Após atuação da Defensoria Pública do Estado de Mato Grosso (DPEMT), a Justiça determinou a nomeação e posse de 13 delegados remanescentes aprovados no concurso público de 2017.
No último domingo (17), a juíza Célia Regina Vidotti, da Vara Especializada em Ações Coletivas de Cuiabá, homologou o acordo firmado entre a Defensoria Pública, o Estado de Mato Grosso e o Ministério Público.
Como a decisão determinou o trânsito em julgado, não cabe mais recurso, e o Poder Executivo tem o prazo máximo de 45 dias para empossar os novos profissionais, garantindo o reforço imediato da segurança pública, com foco especial no atendimento humanizado a vítimas de violência doméstica no interior.
Entenda o caso – A atuação da Defensoria Pública teve início após o órgão ser procurado por candidatos remanescentes.
Diante dos relatos de falta de delegados, acúmulo de comarcas, sobrecarga nas delegacias e risco de colapso no atendimento à população, a DPEMT realizou um diagnóstico técnico, que constatou a existência de cerca de 100 cargos vagos na Polícia Judiciária Civil (PJC), enquanto candidatos aprovados aguardavam convocação em um certame que estava prestes a expirar.
Para reverter esse cenário, a Defensoria ajuizou uma ação civil pública (ACP) em março de 2025, três dias antes do vencimento do prazo de validade do concurso, assegurando a plena vigência jurídica da demanda.
A tese central da ACP baseou-se na “preterição arbitrária”, sustentando, conforme precedentes do Supremo Tribunal Federal (STF) e do Superior Tribunal de Justiça (STJ), que a expectativa de direito dos aprovados se transforma em direito subjetivo à nomeação quando há vagas abertas, necessidade urgente do serviço e o Estado demonstra omissão injustificada.
Os argumentos defensoriais destacaram o crescimento populacional de Mato Grosso não acompanhado pelo efetivo policial, além de dados alarmantes sobre o aumento da criminalidade e de feminicídios.
Os dados técnicos apresentados pela Coordenadoria de Enfrentamento à Violência contra a Mulher e Vulneráveis revelaram que o estado figura frequentemente no topo dos rankings nacionais de violência de gênero.
A carência de delegados titulares inviabilizava a celeridade em medidas protetivas de urgência e a condução rigorosa de inquéritos.
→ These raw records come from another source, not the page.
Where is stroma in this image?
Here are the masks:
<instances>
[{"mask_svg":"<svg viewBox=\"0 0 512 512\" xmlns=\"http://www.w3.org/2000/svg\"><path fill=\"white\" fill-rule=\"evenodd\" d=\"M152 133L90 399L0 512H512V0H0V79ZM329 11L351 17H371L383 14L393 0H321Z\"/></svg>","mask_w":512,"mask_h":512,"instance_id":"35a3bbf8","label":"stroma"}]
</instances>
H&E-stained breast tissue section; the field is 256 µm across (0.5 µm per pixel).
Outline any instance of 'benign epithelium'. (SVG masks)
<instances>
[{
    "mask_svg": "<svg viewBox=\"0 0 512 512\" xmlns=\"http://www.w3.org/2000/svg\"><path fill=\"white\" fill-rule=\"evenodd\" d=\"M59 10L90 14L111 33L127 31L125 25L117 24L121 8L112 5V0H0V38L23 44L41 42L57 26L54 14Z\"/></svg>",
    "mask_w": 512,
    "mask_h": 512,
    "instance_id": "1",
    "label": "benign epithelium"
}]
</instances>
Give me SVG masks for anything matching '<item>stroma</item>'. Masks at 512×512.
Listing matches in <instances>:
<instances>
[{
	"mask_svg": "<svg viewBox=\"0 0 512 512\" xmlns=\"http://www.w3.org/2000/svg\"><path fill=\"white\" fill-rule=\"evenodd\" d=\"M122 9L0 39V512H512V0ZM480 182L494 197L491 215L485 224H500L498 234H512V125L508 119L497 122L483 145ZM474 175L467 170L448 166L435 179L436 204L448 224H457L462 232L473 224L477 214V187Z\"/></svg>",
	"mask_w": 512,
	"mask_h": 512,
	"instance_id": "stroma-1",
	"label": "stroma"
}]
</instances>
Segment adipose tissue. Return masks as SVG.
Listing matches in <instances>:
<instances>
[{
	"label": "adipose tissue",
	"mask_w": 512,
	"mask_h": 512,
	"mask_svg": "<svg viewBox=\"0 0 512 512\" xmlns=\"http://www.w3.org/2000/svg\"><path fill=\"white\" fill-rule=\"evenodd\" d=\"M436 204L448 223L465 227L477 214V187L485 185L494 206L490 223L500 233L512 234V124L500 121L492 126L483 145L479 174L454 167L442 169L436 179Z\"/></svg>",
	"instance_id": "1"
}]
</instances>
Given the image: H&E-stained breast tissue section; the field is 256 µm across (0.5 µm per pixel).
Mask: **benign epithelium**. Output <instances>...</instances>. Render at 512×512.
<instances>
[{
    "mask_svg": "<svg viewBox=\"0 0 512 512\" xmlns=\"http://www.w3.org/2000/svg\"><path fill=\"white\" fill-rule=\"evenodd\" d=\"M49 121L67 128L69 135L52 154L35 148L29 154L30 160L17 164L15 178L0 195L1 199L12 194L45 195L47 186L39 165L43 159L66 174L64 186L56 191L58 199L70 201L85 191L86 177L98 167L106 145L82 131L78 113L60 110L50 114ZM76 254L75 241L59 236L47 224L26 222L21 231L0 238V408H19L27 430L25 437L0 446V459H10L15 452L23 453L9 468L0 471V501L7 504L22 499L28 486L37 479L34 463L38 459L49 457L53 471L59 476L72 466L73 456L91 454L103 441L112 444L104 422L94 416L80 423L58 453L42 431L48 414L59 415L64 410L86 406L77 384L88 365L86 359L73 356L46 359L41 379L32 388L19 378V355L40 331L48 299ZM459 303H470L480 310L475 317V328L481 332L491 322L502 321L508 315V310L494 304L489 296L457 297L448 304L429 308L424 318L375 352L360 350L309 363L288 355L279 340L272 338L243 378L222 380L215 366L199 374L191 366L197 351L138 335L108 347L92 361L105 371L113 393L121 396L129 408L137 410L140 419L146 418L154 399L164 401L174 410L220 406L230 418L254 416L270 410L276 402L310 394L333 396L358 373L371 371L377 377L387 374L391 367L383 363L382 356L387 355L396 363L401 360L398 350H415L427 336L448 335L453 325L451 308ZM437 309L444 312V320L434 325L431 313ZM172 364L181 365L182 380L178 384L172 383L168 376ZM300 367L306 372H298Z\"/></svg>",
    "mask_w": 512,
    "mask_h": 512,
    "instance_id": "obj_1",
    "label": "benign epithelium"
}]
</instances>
A recomposição do quadro, portanto, foi defendida como uma medida de proteção à dignidade e ao mínimo existencial das mulheres mato-grossenses.
Além do aspecto social, a DPEMT utilizou o princípio da eficiência administrativa, demonstrando que aproveitar um cadastro de reserva homologado seria mais rápido e econômico do que abrir um novo certame.
Durante a tramitação da ACP, o Estado de Mato Grosso confirmou formalmente a existência de disponibilidade financeira e orçamentária, afastando barreiras da Lei de Responsabilidade Fiscal (LRF) ou a tese da “reserva do possível”.
Diante da solidez jurídica da ação, o caso evoluiu para uma solução consensual. O Termo de Ajustamento de Conduta (TAC) homologado extinguiu o processo com resolução de mérito, com base no Código de Processo Civil (CPC).
O acordo possui efeito estritamente entre as partes, limitando-se exclusivamente aos 13 candidatos identificados na lista pactuada.
Com isso, o remanejamento estratégico desses profissionais suprirá comarcas críticas do interior e fortalecerá o atendimento especializado nas Delegacias da Mulher.